Karşımızda çatık kaşlarıyla dikilmiş babama korku dolu gözlerle bakmaya devam ederken, "Baban hakkında söylediğim şeyi hatırlıyor musun?" diye fısıldadı Eva.

Başımı aşağı yukarı salladım. "Çok tatlı olduğunu düşündüğünü mü?"

"Hı hı. Ama şu an itibariyle vazgeçtim."

"Fısıldaşmayın aranızda!" diye bağırdı babam. "Şimdi doğru eve. Her şey bir bir anlatacaksınız!"

"Pardon, Engin amca?" dedi Arsel bir yandan yürürken. "Benim okula gitmem gerekiyor, mümkün mü acaba?"

"Hayır!" dedi babam kesin bir dille.

"Ama okul bu Engin amca." diye direttiğin de babam durup Arsel'e döndü.

"Sen susacak mısın yoksa bana biraz sonra anlatacağınız her şeyi annene ve babana söyleyeyim mi?" Arsel gözlerini irice açıp ağzına fermuar çekiyormuş gibi yaptı.

--

Her şeyi babama anlattıktan sonra, "Siz beni aptal mı sandınız?" diye sordu babam. Tekli koltukta oturmuştu ve hala kaşları çatıktı. Biz de koltuklara dizilmiştik.

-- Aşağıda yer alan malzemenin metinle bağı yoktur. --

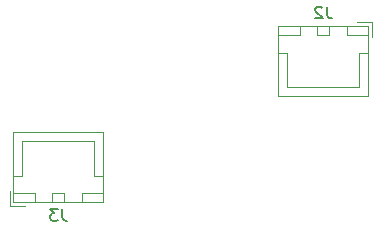
<source format=gbr>
%TF.GenerationSoftware,KiCad,Pcbnew,8.0.6*%
%TF.CreationDate,2024-11-14T22:36:56-05:00*%
%TF.ProjectId,BoostPCB,426f6f73-7450-4434-922e-6b696361645f,rev?*%
%TF.SameCoordinates,Original*%
%TF.FileFunction,Legend,Bot*%
%TF.FilePolarity,Positive*%
%FSLAX46Y46*%
G04 Gerber Fmt 4.6, Leading zero omitted, Abs format (unit mm)*
G04 Created by KiCad (PCBNEW 8.0.6) date 2024-11-14 22:36:56*
%MOMM*%
%LPD*%
G01*
G04 APERTURE LIST*
%ADD10C,0.150000*%
%ADD11C,0.120000*%
G04 APERTURE END LIST*
D10*
X57443333Y-108519819D02*
X57443333Y-109234104D01*
X57443333Y-109234104D02*
X57490952Y-109376961D01*
X57490952Y-109376961D02*
X57586190Y-109472200D01*
X57586190Y-109472200D02*
X57729047Y-109519819D01*
X57729047Y-109519819D02*
X57824285Y-109519819D01*
X57062380Y-108519819D02*
X56443333Y-108519819D01*
X56443333Y-108519819D02*
X56776666Y-108900771D01*
X56776666Y-108900771D02*
X56633809Y-108900771D01*
X56633809Y-108900771D02*
X56538571Y-108948390D01*
X56538571Y-108948390D02*
X56490952Y-108996009D01*
X56490952Y-108996009D02*
X56443333Y-109091247D01*
X56443333Y-109091247D02*
X56443333Y-109329342D01*
X56443333Y-109329342D02*
X56490952Y-109424580D01*
X56490952Y-109424580D02*
X56538571Y-109472200D01*
X56538571Y-109472200D02*
X56633809Y-109519819D01*
X56633809Y-109519819D02*
X56919523Y-109519819D01*
X56919523Y-109519819D02*
X57014761Y-109472200D01*
X57014761Y-109472200D02*
X57062380Y-109424580D01*
X79873333Y-91384819D02*
X79873333Y-92099104D01*
X79873333Y-92099104D02*
X79920952Y-92241961D01*
X79920952Y-92241961D02*
X80016190Y-92337200D01*
X80016190Y-92337200D02*
X80159047Y-92384819D01*
X80159047Y-92384819D02*
X80254285Y-92384819D01*
X79444761Y-91480057D02*
X79397142Y-91432438D01*
X79397142Y-91432438D02*
X79301904Y-91384819D01*
X79301904Y-91384819D02*
X79063809Y-91384819D01*
X79063809Y-91384819D02*
X78968571Y-91432438D01*
X78968571Y-91432438D02*
X78920952Y-91480057D01*
X78920952Y-91480057D02*
X78873333Y-91575295D01*
X78873333Y-91575295D02*
X78873333Y-91670533D01*
X78873333Y-91670533D02*
X78920952Y-91813390D01*
X78920952Y-91813390D02*
X79492380Y-92384819D01*
X79492380Y-92384819D02*
X78873333Y-92384819D01*
D11*
%TO.C,J3*%
X53010000Y-107015000D02*
X53010000Y-108265000D01*
X53010000Y-108265000D02*
X54260000Y-108265000D01*
X53300000Y-102005000D02*
X53300000Y-107975000D01*
X53300000Y-107975000D02*
X60920000Y-107975000D01*
X53310000Y-107215000D02*
X53310000Y-107965000D01*
X53310000Y-107965000D02*
X55110000Y-107965000D01*
X54060000Y-102765000D02*
X54060000Y-105715000D01*
X54060000Y-105715000D02*
X53310000Y-105715000D01*
X55110000Y-107215000D02*
X53310000Y-107215000D01*
X55110000Y-107965000D02*
X55110000Y-107215000D01*
X56610000Y-107215000D02*
X56610000Y-107965000D01*
X56610000Y-107965000D02*
X57610000Y-107965000D01*
X57110000Y-102765000D02*
X54060000Y-102765000D01*
X57110000Y-102765000D02*
X60160000Y-102765000D01*
X57610000Y-107215000D02*
X56610000Y-107215000D01*
X57610000Y-107965000D02*
X57610000Y-107215000D01*
X59110000Y-107215000D02*
X59110000Y-107965000D01*
X59110000Y-107965000D02*
X60910000Y-107965000D01*
X60160000Y-102765000D02*
X60160000Y-105715000D01*
X60160000Y-105715000D02*
X60910000Y-105715000D01*
X60910000Y-107215000D02*
X59110000Y-107215000D01*
X60910000Y-107965000D02*
X60910000Y-107215000D01*
X60920000Y-102005000D02*
X53300000Y-102005000D01*
X60920000Y-107975000D02*
X60920000Y-102005000D01*
%TO.C,J2*%
X75730000Y-93020000D02*
X75730000Y-98990000D01*
X75730000Y-98990000D02*
X83350000Y-98990000D01*
X75740000Y-93030000D02*
X75740000Y-93780000D01*
X75740000Y-93780000D02*
X77540000Y-93780000D01*
X76490000Y-95280000D02*
X75740000Y-95280000D01*
X76490000Y-98230000D02*
X76490000Y-95280000D01*
X77540000Y-93030000D02*
X75740000Y-93030000D01*
X77540000Y-93780000D02*
X77540000Y-93030000D01*
X79040000Y-93030000D02*
X79040000Y-93780000D01*
X79040000Y-93780000D02*
X80040000Y-93780000D01*
X79540000Y-98230000D02*
X76490000Y-98230000D01*
X79540000Y-98230000D02*
X82590000Y-98230000D01*
X80040000Y-93030000D02*
X79040000Y-93030000D01*
X80040000Y-93780000D02*
X80040000Y-93030000D01*
X81540000Y-93030000D02*
X81540000Y-93780000D01*
X81540000Y-93780000D02*
X83340000Y-93780000D01*
X82590000Y-95280000D02*
X83340000Y-95280000D01*
X82590000Y-98230000D02*
X82590000Y-95280000D01*
X83340000Y-93030000D02*
X81540000Y-93030000D01*
X83340000Y-93780000D02*
X83340000Y-93030000D01*
X83350000Y-93020000D02*
X75730000Y-93020000D01*
X83350000Y-98990000D02*
X83350000Y-93020000D01*
X83640000Y-92730000D02*
X82390000Y-92730000D01*
X83640000Y-93980000D02*
X83640000Y-92730000D01*
%TD*%
M02*

</source>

"Estağfirullah amca." dedi Eren.

"Neydi planınız?" diye sordu babam. "Beni atlatacaksınız sonra her şey bitecek mi? Çocuk oyuncağımı bu?! Nezarethaneye girmek ne demek?!" Diyecek hiçbir mantıklı açıklamamız olmadığı için susmuştuk. Babam sinirle ayağı fırladı. "Neyse ki olaya erken müdahale ettim."

"Nasıl yani?" diye sordum ben de onunla birlikte ayağı kalkıp.

"Ben seni arayıp oraya geleceğimi söylediğimde zaten bir işler çevirdiğinizi anlamıştım." Teker teker kızlar hariç hepimize baktı. "Ulan benim geri zekalı evlatlarım. O arabayı siz nasıl sattınız sanıyorsunuz? Araba satmak öyle kolay mı? Bunun noteri var, osu var, busu var, var da var! Araba benim üzerime, beni arayıp onay da istediler ayrıca!" Evet gerçekten geri zekalı idik. Bu hiçbirimizin aklına gelmemişti. "Zaten arabayı da sattığınız falan yok. Size arabayı alacağım diye gelen adamı ben gönderdim. Paraya sıkışmışsınızdır, bizden isteyemiyorsunuzdur diye düşündüm ama beyefendiler kahramanlık peşindeymiş!"

"Onların bir suçu yok." diye ayağı kalktı Eva. "Benim hatam. Özür dilerim."

Dik dik Eva'ya baktım. "Hepimizin hatası baba."

"Neyse ne!" diye çıkıştı babam. "Ben bir haltlar karıştırdığınızı anladım. Anladığım için dönmedim dün İstanbul'a." Kızlara tek tek baktıktan sonra Eva'ya dikti gözlerini. "Sen miydin Erdem'in sevgilisi kılığına giren?"